After the government won a key legal battle last week, the U.S. Department of Justice said Monday the Fifth U.S. Circuit Court of Appeals should allow it to begin enforcing a presidential executive order that federal employees be vaccinated against COVID-19.
On April 7 the New Orleans-based 5th Circuit overturned a nationwide preliminary injunction issued by a federal district judge in Texas that had prevented federal agencies such as the Department of Energy from enforcing President Biden’s Executive Order 14043 mandating that federal employees be vaccinated against Coronavirus-2019.
“But the Court has not yet issued the mandate, and the docket entry accompanying the opinion states that the “[m]andate issue date” is May 31, 2022, the default date under Federal Rule of Appellate Procedure 41(b),” the Justice Department said in its Monday filing.
The court should “take appropriate steps” so the government may “resume implementation and enforcement of Executive Order 14043,” according to the filing. Prior to the preliminary injunction from the court in Texas, federal vaccine holdouts who did not receive a medical or religious exemption would be fired.
Government attorneys have contacted the legal team for the plaintiffs, a group called Feds for Medical Freedom, and the plaintiffs oppose the request, according to a footnote.
In a separate case, hundreds of security guards and other federal and contract employees at DoE’s Hanford Site filed a motion in federal district court for Eastern Washington late last week, urging the judge to reject the government’s motion to dismiss their second amended complaint.
The Hanford vaccine objectors, represented by a group called the Silent Majority Foundation, noted the 5th Circuit has overturned the nationwide preliminary injunction against the vaccine mandate for federal employees and the Eleventh Circuit is considering whether to overturn a national injunction against Biden’s executive order for contractor employees.
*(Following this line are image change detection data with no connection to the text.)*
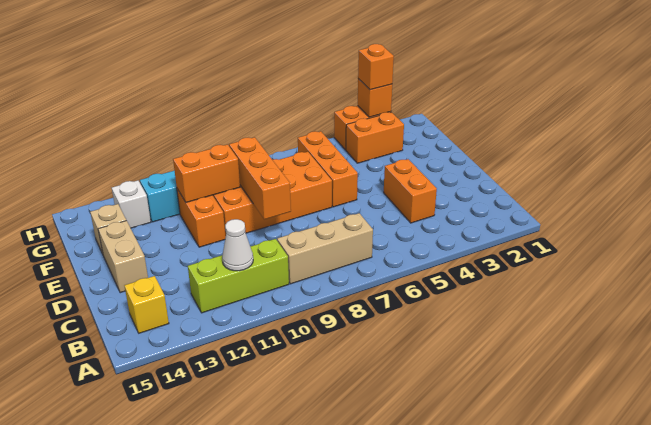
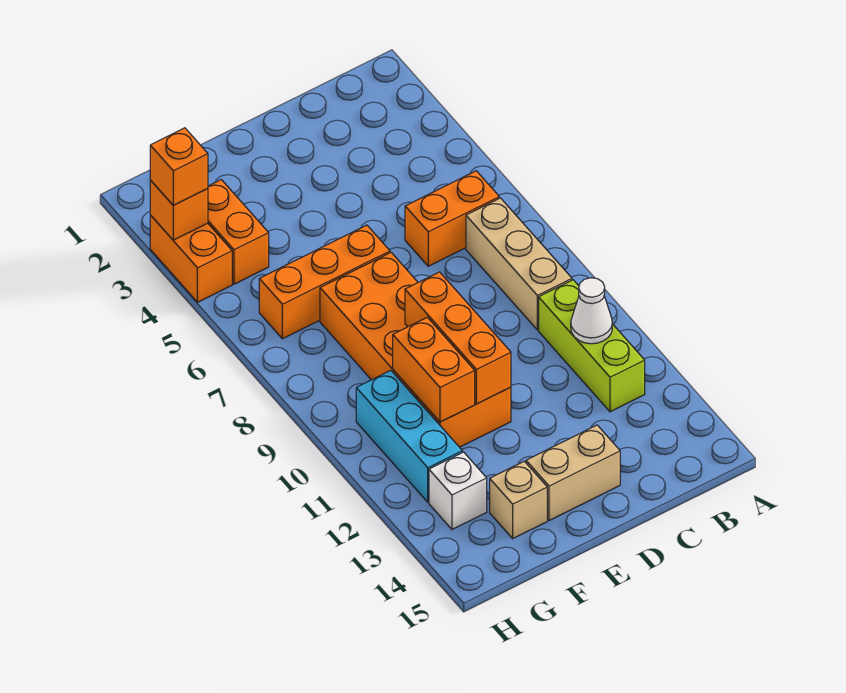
yellow brick B14 level 1 -> none
orange brick C4:D4 level 1 -> orange brick B6:C6 level 1
orange brick D9:F9 level 2 -> orange brick E9:E11 level 2

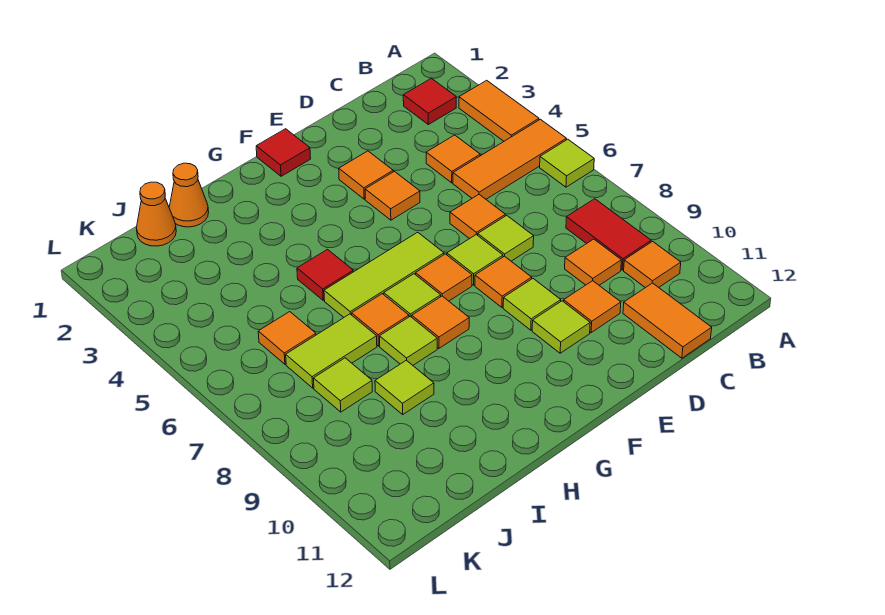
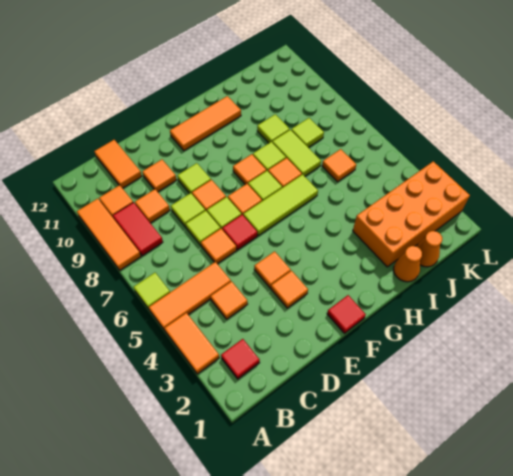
none -> orange tile A8:A10 level 1
lime tile E10 level 1 -> lime tile D8 level 1
none -> orange tile F11:H11 level 1
red tile H5 level 1 -> red tile E6 level 1
none -> orange brick I2:L3 level 1
lime tile I7:J7 level 1 -> lime tile I7:I8 level 1

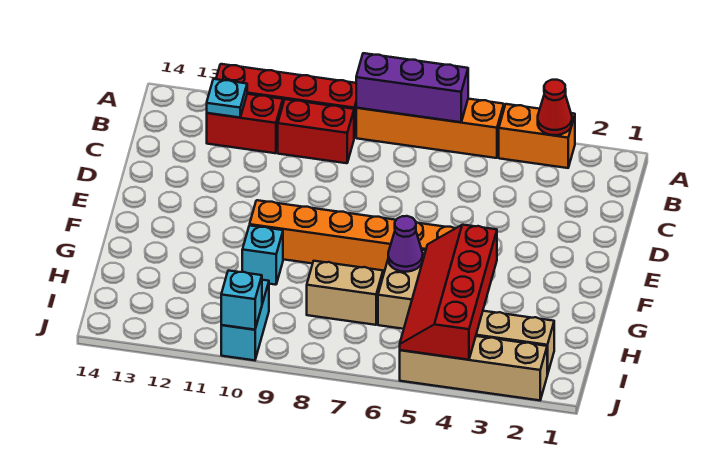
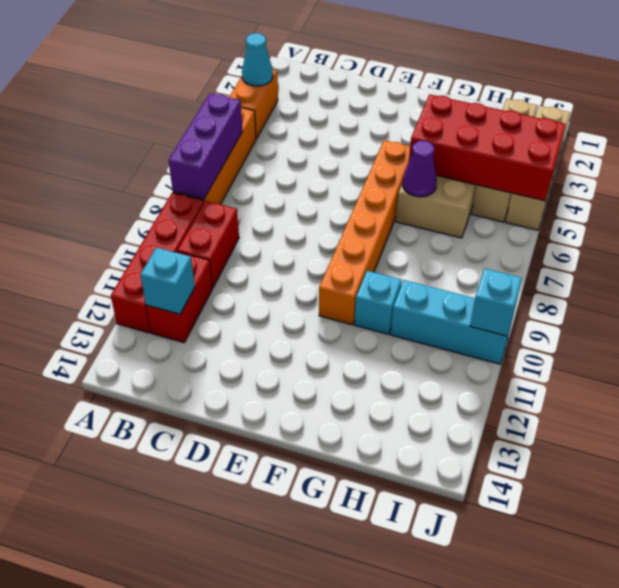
red cone A3 level 2 -> cyan cone A3 level 2
cyan plate B12 level 2 -> cyan brick B12 level 2
red slope G4:J5 level 2 top 4 -> red brick G4:J5 level 2
tan brick H7:H8 level 1 -> none
cyan brick I10:J10 level 1 -> cyan brick H10:J10 level 1

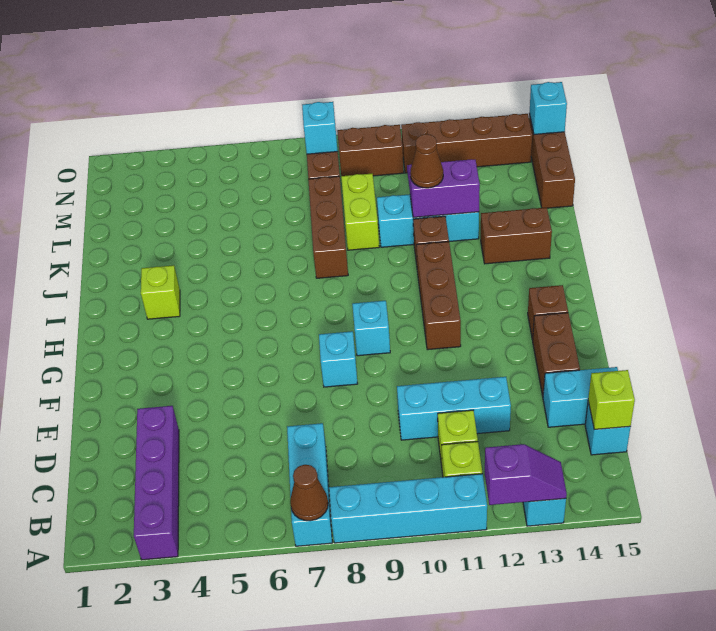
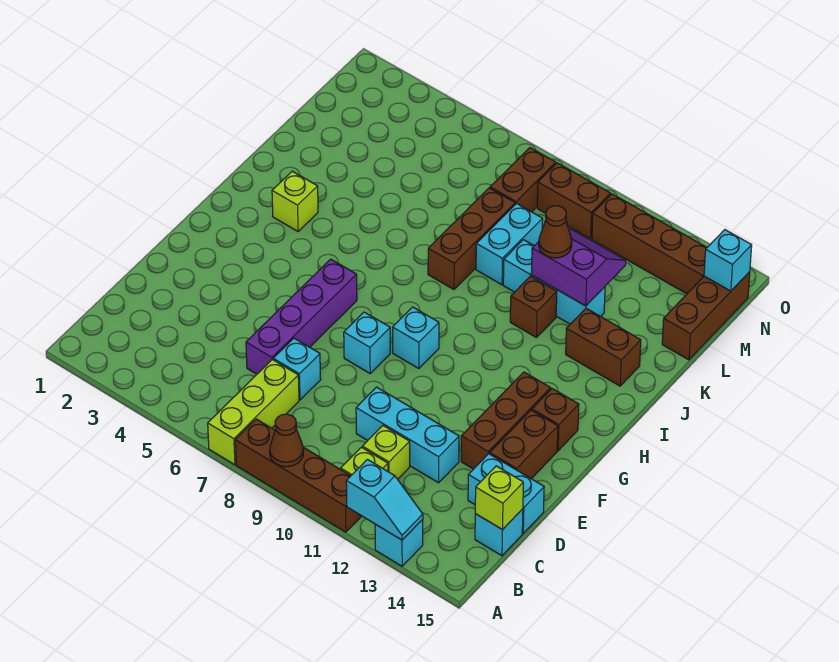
purple brick A3:D3 level 1 -> purple brick D6:G6 level 1
cyan brick A7:C7 level 1 -> lime brick A7:C7 level 1
brown cone A7 level 2 -> brown cone A9 level 2
cyan brick A8:A11 level 1 -> brown brick A8:A11 level 1
purple slope A12:A13 level 2 top 12 -> cyan slope A12:A13 level 2 top 12
brown brick G11:I11 level 1 -> brown brick E13:G13 level 1
lime brick K9:L9 level 1 -> cyan brick K9:L9 level 1
cyan brick N8 level 2 -> cyan brick D7 level 1

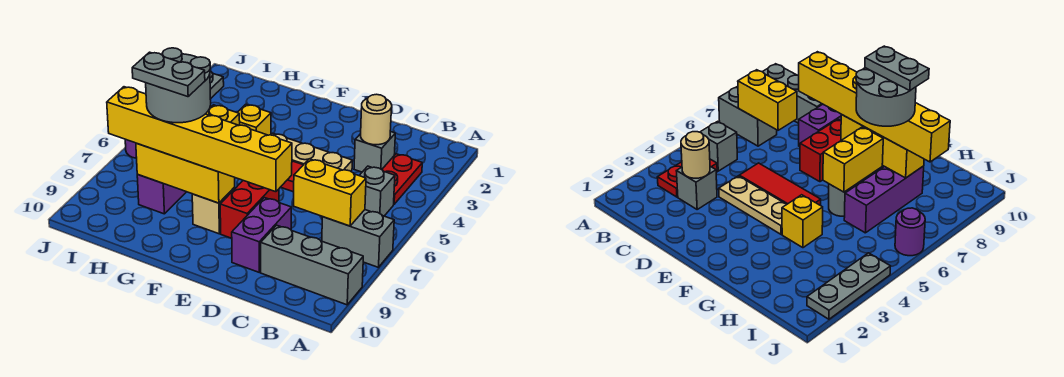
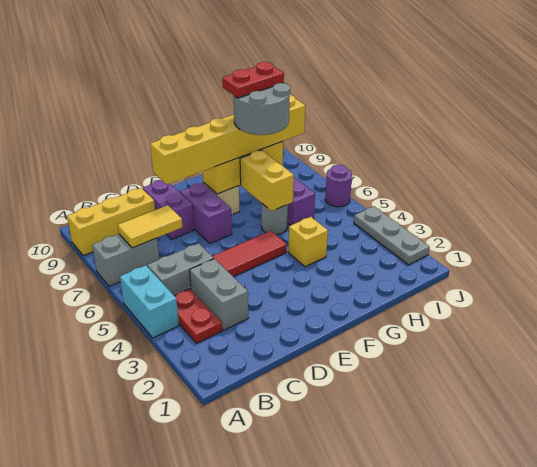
none -> cyan brick A4:A5 level 1
grey brick A9:C9 level 1 -> yellow brick A9:C9 level 1
grey brick B5 level 1 -> grey brick B5:C5 level 1
yellow brick B7:C7 level 2 -> yellow tile B7:C7 level 2
grey brick C3 level 1 -> grey brick C3:C4 level 1
tan round brick C3 level 2 -> none
tan plate D4:F4 level 1 -> none
red brick E7:E8 level 1 -> purple brick E7:E8 level 1
grey plate G8:H8 level 5 -> red plate G8:H8 level 5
“Each Plaintiff is either a federal contractor or a federal employee, subject to the COVID-19 vaccine mandate under EO 14042 or EO 14043, respectively,” according to the motion. “Most plaintiffs have maintained their jobs by obtaining temporary accommodations from their employers,” which should be made permanent, the plaintiffs argue.
Also, seven plaintiffs working for Battelle Memorial Institute’s Pacific Northwest National Laboratory, a government facility at the Hanford Site, have been terminated or placed on indefinite leave without pay, according to the filing.